§ **What you should do**: Decide whether each of these statements agrees with the concept crawler issue below, answering yes or no for each and quoting the deciding words of the issue: 1. Every node is an example of its parent. 2. A node is able to connect to one of its antonyms. 3. ConceptCrawler keeps every hop in its search tree, however far away.

§ **Text excerpt**:
....................
Concept Crawler - Githubissues

JarbasAI commented 7 years ago

A mechanism is needed to give relational information about nodes, the following data is available for each node:

parents - every node is an example of its parent
childs - nodes may be an example of its child or not, but childs are examples of this node
generation of childs and parents - relevance measurement
antonims - this node can never connect to an antonim
synonims - these nodes mean the same
data - arbitrary data to be retrieved about this concept

parent: mammal is parent of cow , therefore cow is a mammal
child: dolly is child of cow therefore dolly is a cow, a cow may or not be dolly generation: cow is more related to mammal than to living being data: " cows are mad!"

Navigating these connections to identify the relevant nodes by the knowledge engine will need several tools

The following considerations should be kept track to direct and extract meaning from crawling:

number of hops until a concept is reached (minimize node travel distance)
strenght of connections between hops (chose best connections when choosing route)
antonims (nodes to avoid, path from here on is invalid )
synonims (jump to synonim for better path and conclusions)

gens: if "cow" is a "mammal" search "mammal" connections before "living being" connections antonims: if "dolly the cow" is a child of dead and i reached ConceptNode alive, this path is wrong synonims: if "trump" is a synonim of "current US president" and "current US president" isnt in search path, add "current Us president" and its connections to search path

Question: How to minimize number of hops, during crawling itself?

ConceptCrawler will be the base class responsible for:

creating a "search tree" starting at target node
travel along the tree and search nodes / retrieve data from nodes
give info about tree size, change tree size (only keep N hops, other concepts will be probably unrelated), update tree
retrieve distance between nodes and other crawl data

This data should then be ready to be consumed by other applications and to deduce meaning from

JarbasAI commented 7 years ago

Drunk_Crawl idea (because just stumbles around looking for familiar things until target is reached)
....................
§ **Provided records**:
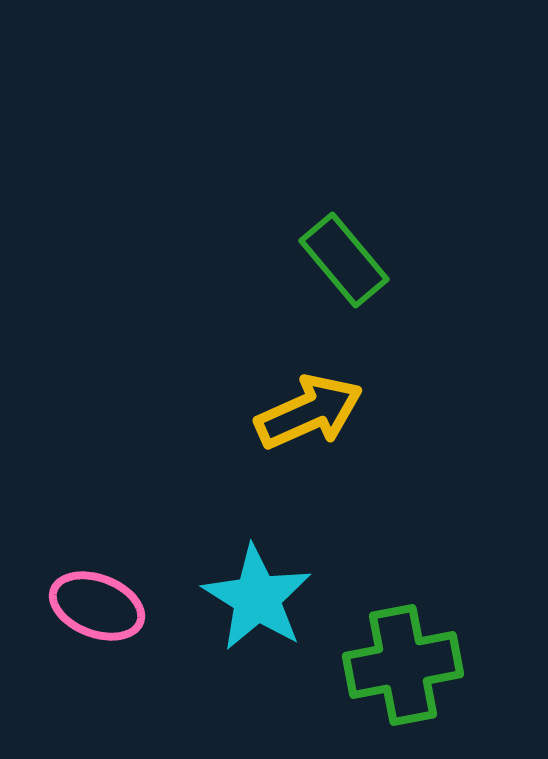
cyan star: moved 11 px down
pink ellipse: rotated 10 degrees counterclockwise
....................
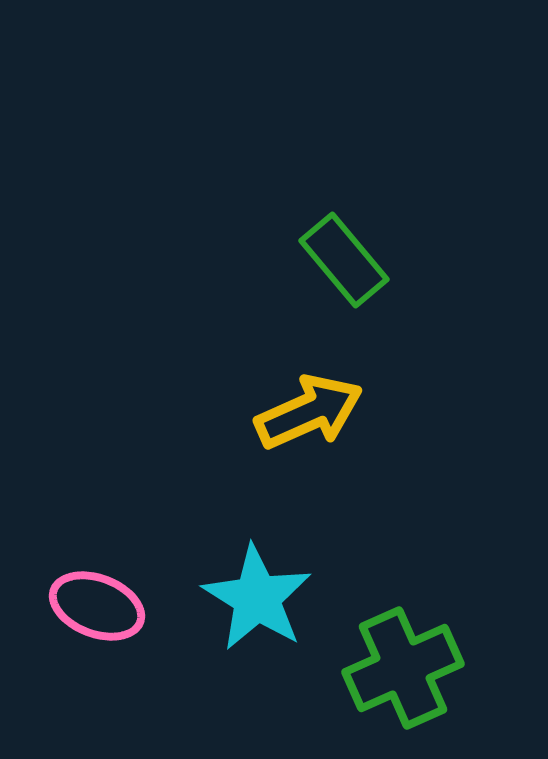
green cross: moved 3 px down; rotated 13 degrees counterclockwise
....................
§ **Full answer**:
1. Yes: "parents - every node is an example of its parent"
2. No: "antonims - this node can never connect to an antonim"
3. No: "change tree size (only keep N hops, other concepts will be probably unrelated)"